EXERCISE DESCRIPTION »
Find and copy each line of the data that includes "wrist".

EXERCISE MATERIAL »
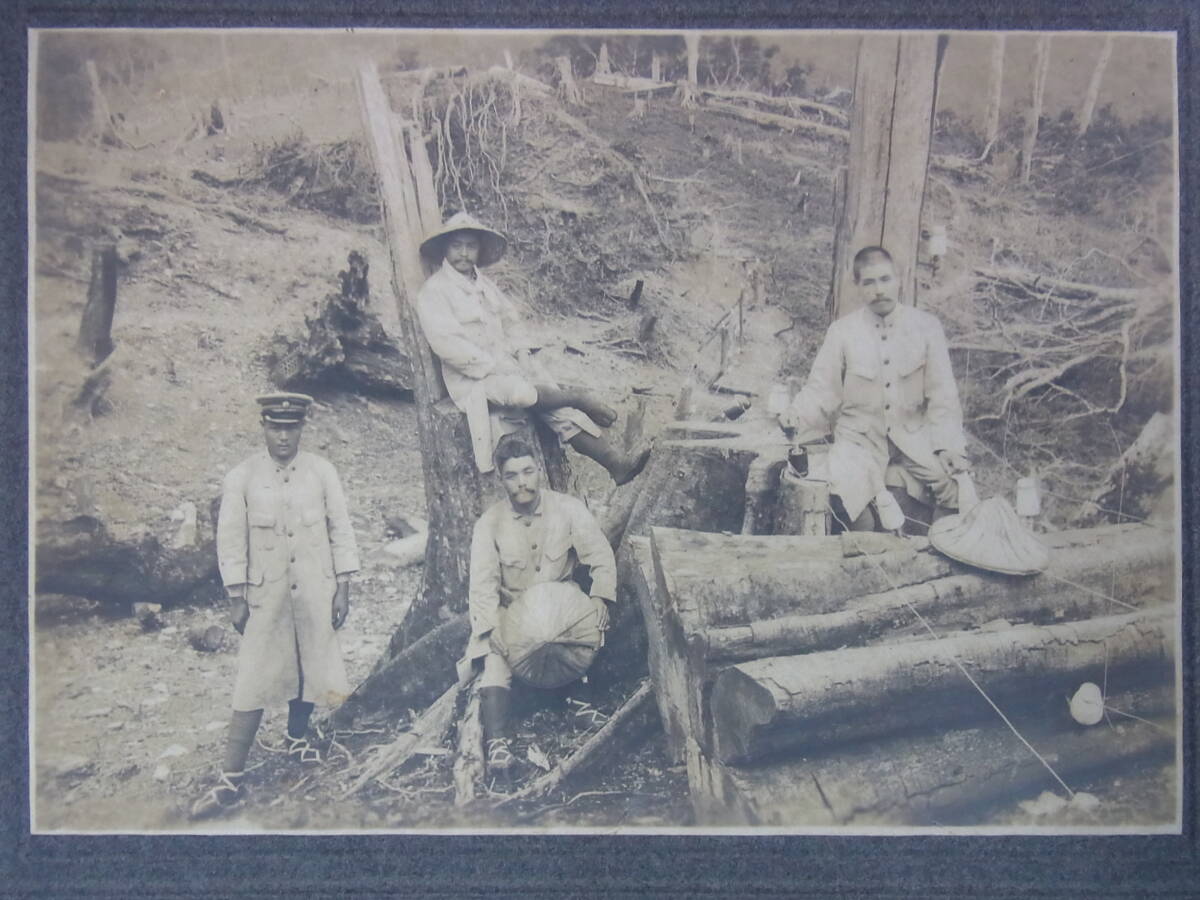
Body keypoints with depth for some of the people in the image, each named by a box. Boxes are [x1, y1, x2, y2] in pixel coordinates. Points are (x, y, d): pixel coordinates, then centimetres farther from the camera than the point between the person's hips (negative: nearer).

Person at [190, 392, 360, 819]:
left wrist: (342, 588, 0)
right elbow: (231, 539, -1)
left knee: (308, 668, 13)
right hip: (266, 594, -2)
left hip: (316, 591, 2)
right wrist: (236, 599, -3)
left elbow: (340, 531, 3)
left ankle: (296, 739, 38)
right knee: (255, 681, -4)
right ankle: (230, 780, 0)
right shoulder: (242, 477, -4)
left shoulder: (322, 471, -1)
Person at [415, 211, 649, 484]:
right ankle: (576, 398, -11)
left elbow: (510, 319, 22)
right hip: (472, 380, -6)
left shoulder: (484, 284, 16)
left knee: (559, 407, -13)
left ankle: (616, 463, -22)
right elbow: (447, 345, -16)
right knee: (519, 392, -35)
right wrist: (494, 366, -17)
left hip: (508, 367, 6)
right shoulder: (433, 292, -7)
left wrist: (520, 353, 3)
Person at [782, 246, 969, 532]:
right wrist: (797, 414, -19)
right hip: (860, 436, -1)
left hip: (913, 436, 1)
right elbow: (823, 388, 2)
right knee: (845, 493, -29)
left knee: (955, 483, -24)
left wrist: (949, 446, -10)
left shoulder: (926, 326, 3)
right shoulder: (842, 331, 2)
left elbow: (942, 393, 2)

SOLUTION »
left wrist: (342, 588, 0)
right wrist: (236, 599, -3)
right wrist: (494, 366, -17)
left wrist: (520, 353, 3)
right wrist: (797, 414, -19)
left wrist: (949, 446, -10)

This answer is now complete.